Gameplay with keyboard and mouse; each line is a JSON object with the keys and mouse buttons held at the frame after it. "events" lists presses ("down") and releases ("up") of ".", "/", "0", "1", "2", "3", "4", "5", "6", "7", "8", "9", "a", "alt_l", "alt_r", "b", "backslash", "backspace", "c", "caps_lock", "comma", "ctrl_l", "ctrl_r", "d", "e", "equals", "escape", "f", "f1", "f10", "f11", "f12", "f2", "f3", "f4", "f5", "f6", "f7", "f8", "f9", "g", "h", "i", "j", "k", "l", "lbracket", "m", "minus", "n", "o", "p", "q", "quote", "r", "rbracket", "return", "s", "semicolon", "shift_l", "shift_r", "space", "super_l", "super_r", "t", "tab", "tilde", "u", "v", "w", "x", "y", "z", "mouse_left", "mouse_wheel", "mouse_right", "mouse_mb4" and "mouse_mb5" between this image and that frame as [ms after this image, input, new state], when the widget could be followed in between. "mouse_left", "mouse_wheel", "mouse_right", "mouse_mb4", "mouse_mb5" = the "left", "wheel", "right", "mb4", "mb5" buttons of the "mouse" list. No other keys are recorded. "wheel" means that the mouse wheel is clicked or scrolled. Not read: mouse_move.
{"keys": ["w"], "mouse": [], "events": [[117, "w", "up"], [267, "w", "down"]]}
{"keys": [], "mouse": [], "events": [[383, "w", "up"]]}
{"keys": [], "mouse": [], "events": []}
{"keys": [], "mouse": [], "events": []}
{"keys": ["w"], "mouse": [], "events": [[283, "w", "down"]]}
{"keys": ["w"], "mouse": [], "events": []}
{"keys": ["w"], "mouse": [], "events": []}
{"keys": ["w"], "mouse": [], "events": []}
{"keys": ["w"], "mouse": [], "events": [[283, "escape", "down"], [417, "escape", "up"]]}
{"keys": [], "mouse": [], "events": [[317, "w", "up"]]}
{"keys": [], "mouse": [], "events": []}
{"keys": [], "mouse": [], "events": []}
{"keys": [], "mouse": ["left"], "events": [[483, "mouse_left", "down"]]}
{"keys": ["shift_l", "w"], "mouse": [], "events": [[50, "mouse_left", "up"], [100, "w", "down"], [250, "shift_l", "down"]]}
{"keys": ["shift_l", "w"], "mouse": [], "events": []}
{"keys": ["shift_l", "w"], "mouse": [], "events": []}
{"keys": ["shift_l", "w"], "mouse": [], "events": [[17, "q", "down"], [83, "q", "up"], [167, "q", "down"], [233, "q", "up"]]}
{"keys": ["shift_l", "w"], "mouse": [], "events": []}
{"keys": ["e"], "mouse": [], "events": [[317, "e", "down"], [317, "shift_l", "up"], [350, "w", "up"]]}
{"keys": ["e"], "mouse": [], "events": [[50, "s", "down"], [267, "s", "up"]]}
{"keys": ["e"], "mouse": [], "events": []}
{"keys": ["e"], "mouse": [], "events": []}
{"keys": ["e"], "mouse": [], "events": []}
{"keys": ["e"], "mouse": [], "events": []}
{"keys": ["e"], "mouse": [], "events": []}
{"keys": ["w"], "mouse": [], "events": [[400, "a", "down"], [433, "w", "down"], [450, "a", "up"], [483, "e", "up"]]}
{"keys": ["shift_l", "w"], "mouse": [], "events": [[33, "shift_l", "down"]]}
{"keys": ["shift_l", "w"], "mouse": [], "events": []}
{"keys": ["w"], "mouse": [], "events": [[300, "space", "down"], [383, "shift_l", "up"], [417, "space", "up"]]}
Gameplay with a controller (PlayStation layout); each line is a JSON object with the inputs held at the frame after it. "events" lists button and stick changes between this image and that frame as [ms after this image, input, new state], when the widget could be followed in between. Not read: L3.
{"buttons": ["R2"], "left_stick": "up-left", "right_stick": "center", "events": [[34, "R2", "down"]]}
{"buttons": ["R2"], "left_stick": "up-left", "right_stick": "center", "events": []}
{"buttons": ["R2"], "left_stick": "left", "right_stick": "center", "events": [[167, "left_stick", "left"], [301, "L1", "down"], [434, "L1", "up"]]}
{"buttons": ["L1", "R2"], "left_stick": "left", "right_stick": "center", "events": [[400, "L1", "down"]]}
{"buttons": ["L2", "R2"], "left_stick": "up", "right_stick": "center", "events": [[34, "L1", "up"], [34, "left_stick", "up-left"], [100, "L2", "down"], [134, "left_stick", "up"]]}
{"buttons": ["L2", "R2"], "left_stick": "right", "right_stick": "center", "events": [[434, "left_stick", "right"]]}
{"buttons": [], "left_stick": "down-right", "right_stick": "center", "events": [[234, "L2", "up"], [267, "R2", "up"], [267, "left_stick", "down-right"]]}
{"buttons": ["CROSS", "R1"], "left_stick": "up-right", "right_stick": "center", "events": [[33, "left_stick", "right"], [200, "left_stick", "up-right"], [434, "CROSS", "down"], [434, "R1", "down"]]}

(WORK REQUIRED):
Search each line of the entries for the string "center", then say how many lines have it. Reply with the number only.

(RESPONSE AREA):
8